The following op ed was written by Howie Beigelman, OU Deputy Director of Public Policy for the Reno Gazette Journal on January 9, 2011:
Voucher Proposal Has a High Hurdle to Jump
Since releasing his education policy paper in June, Gov. Brian Sandoval made no secret of his desire to effect wholesale education reform. While the white paper laid out ideas on tenure, accountability, charter schools and choice, his proposal is bolder than we thought.
Any education reform in Nevada that includes school choice is constrained by two key obstacles.
It’s logistically difficult — though not illegal or impossible — for Nevada to copy reformers in other states and avoid legal and political challenge to direct aid to private schools: tax credits. Such programs (often also open to public schools) are funded through private donations. Donors then claim a tax credit on their corporate or personal taxes.

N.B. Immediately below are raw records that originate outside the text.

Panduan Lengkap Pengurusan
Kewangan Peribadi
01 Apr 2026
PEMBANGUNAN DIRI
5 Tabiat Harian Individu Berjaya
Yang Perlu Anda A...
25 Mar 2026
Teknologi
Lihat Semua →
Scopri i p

Neighboring Arizona enacted the nation’s first tax credit program in 1997. One of Arizona’s programs is now before the U.S. Supreme Court. The court’s ruling will bring clarity and finality to First Amendment questions regarding such programs. Assuming their constitutionality, there remains the practical question of what tax to credit for donations: Nevada has no personal or corporate tax.

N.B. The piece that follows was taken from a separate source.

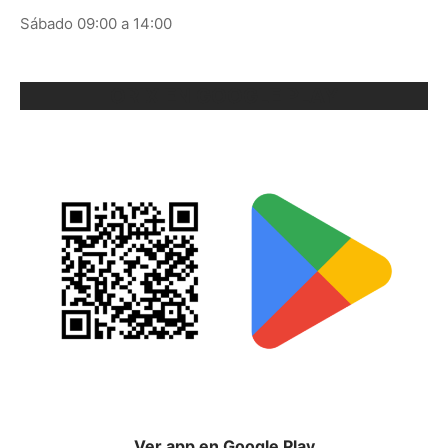
Sábado 09:00 a 14:00
ORIX EN GOOGLE PLAY
Ver app en Google Play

Gov. Sandoval instead suggests enacting a voucher program. But that still leaves obstacle No. 2: the state’s constitution. The constitution itself, with its extraordinarily strict “Blaine” amendment forbidding public funds for sectarian purposes is obstacle enough. Add that Nevada’s Supreme Court has one (from 1882) ruling — an extremely strict one. That, with several cautious opinions by the state’s 20th century-era attorneys general, is enough to suggest this conversation has ended before it began.
The Nevada Constitution, while an insurmountable barrier as it stands now, is also the most amenable. The governor, a former federal judge, knows this. He argues the way forward for education reform is a constitutional amendment overturning Blaine.
Amending Blaine out serves a broader purpose, too. Thirty-nine state constitutions (and the District of Columbia) have some form of these “no aid” to sectarian institutions provisions. James Blaine, now a historical footnote, was a 19th century Maine congressman who tied his unsuccessful presidential ambitions to similarly amending the U.S. Constitution. In Nevada, the Blaine amendment has made state aid illegal even for religiously run orphanages. It’s past time this unseemly amendment and its quasi-legalization of religious bigotry be consigned with Mr. Blaine to historical trivia.
Writing Blaine out of the state’s legal landscape is a lengthy five-year process that, when complete, will remove any constitutional question as to the appropriateness of choice programs.
That leaves, or rather returns, education issues squarely to the policy arena, where they belong. Let supporters and opponents of education reform debate the merits of policies keeping children in failing schools or assigning them a school based on zip code.
Education issues should turn on what’s best for children and families, not what is stamped by a court as constitutionally kosher. Education policy isn’t for judges to determine; it’s for policy makers, elected officials and the residents of Nevada to decide.
Gov. Sandoval, the former judge, knows this, too. We couldn’t agree more.